Outra conhecida crítica das remoções de favelas e bairros pobres em função dos mega-eventos é a urbanista, professora da FAU-USP (Faculdade de Arquitetura e Urbanismo) e relatora especial da ONU para a moradia adequada, Raquel Rolnik. Ela explica porque os países ditos emergentes estão sendo os alvos prediletos da Fifa e do COI para a realização dos mega-eventos.
— Essa cidade vai ser mostrada. Essa cidade vai ser exibida para o mundo inteiro. É uma espécie de estande de vendas gratuito, internacional, que vai construir uma imagem de cidade ligada ao evento. Índia, Brasil, Rússia, China, os Brics, são eles a bola da vez, África do Sul. São países que são as novas fronteiras de exploração do mercado mundial. E as remoções são fruto da valorização imobiliária de determinados espaços nesses locais que abrigam os mega-eventos. São locais que se transformaram em vitrine global. São espaços que passam a ser disputados por atores que têm uma situação financeira infinitamente maior do que os atores locais — explica.
Além disso, a especialista critica o projeto habitacional Minha Casa, Minha Vida do gerenciamento PT-Dilma. Os imóveis construídos pelo projeto são o destino da maioria das famílias removidas compulsóriamente de suas casas em função dos mega-eventos. No Rio de Janeiro, a maioria desses “condomínios” são dominados por grupos paramilitares e não possuem hospitais, creches, escolas, farmácias e mercados por perto.
— Existe uma diferença muito grande entre política habitacional e política industrial de produção de casas, que é a natureza do projeto Minha Casa, Minha Vida, em uma perspectiva econômica contracíclica e em resposta à crise econômica de 2008 e 2009 — diz.
— Do ponto de vista humano, a questão da moradia é a porta de entrada para os outras questões, como saúde, trabalho, educação, condições de sobrevivência, tudo isso é violado no momento em que a pessoa é arrancada de sua casa, muitas vezes, já em condições precárias, para outro lugar onde ela estará sujeita a uma condição pior ainda. Então, óbviamente, essa pessoa vai ter que se deslocar de volta para uma condição também precária, no mesmo lugar — conta Raquel, que critica também a falta de informações sobre as remoções de favelas e bairros pobres.

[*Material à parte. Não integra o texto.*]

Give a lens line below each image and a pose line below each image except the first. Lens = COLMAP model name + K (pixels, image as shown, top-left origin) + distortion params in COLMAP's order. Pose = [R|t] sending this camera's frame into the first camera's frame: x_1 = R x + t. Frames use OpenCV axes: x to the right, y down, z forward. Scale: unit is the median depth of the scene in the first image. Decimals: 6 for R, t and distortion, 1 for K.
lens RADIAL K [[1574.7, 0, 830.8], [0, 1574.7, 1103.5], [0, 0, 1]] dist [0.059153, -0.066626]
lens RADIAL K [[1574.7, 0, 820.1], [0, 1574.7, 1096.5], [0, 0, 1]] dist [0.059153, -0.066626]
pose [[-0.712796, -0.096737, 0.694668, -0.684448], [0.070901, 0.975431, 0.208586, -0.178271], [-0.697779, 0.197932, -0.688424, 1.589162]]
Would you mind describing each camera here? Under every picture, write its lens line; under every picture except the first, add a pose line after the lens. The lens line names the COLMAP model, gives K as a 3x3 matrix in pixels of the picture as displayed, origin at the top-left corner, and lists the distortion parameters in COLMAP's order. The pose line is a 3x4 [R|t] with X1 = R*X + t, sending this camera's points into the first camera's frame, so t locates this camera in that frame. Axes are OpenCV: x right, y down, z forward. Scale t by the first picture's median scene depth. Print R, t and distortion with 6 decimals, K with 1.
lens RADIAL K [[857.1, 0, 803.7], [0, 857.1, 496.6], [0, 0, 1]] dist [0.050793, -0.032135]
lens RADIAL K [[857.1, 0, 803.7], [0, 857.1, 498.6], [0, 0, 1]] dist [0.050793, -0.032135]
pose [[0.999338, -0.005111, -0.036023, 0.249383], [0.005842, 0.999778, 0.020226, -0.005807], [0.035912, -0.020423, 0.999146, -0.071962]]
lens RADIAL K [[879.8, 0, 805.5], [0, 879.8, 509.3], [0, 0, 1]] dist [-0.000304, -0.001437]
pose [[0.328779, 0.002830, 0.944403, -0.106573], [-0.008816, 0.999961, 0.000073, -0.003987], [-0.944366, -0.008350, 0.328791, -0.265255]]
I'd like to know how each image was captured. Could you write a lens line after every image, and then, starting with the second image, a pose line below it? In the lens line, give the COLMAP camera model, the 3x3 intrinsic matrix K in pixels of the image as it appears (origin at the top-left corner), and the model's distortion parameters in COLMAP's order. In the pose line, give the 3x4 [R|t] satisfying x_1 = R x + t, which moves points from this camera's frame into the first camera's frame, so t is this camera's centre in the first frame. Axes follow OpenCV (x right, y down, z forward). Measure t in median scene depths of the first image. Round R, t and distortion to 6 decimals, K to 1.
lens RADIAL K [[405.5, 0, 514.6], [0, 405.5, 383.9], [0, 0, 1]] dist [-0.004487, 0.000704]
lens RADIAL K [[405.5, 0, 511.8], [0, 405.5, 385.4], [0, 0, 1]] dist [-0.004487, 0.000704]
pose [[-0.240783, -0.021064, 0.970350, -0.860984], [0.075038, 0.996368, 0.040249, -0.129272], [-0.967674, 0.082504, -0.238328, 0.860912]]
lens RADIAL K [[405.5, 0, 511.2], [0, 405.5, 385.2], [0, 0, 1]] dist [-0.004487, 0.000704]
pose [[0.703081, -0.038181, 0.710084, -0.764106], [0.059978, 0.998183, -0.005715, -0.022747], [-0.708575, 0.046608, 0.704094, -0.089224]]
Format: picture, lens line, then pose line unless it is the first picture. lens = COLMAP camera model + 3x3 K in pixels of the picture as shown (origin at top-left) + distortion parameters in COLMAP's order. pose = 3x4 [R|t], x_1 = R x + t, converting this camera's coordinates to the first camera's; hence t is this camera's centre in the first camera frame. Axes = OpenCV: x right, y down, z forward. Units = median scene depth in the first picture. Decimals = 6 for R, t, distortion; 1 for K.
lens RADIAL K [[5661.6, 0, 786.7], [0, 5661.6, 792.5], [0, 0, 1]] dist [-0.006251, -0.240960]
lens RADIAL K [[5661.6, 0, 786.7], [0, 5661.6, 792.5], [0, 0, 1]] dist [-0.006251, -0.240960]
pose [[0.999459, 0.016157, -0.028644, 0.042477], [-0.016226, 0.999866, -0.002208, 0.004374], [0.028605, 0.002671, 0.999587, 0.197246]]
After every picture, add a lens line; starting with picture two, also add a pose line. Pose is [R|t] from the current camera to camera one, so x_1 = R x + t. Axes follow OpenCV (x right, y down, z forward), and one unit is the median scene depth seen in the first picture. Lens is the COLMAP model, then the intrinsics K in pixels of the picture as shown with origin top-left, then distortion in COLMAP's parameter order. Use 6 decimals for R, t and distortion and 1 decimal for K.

— Outra violação básica é o não direito à informação e o não direito à participação. Ninguém sabe o que será feito nos locais de remoção, quantas pessoas já foram removidas, nada — Rolnik diz que o mais curioso é que estão sendo removidas compulsóriamente inclusive as pessoas que têm seus imóveis regularizados junto às prefeituras de suas cidade.
— A coisa mais paradoxal é que estão sendo removidas pessoas que têm posse legal de suas casas. A constituição de 1988 reconheceu a posse de pessoas que ocuparam espaços públicos ou privados por não terem condições de acesso à moradia dígna. Quando a pessoa é removida, ela tem duas opções, compensação financeira e reassentamento. Não pode deixar ninguém sem casa, sem teto, e não pode impor uma condição de moradia pior do que a pessoa tem. Nenhuma dessas regras está sendo cumprida. E não é por acaso que as obras vão cair por cima das comunidades. É para sair mais barato — denuncia.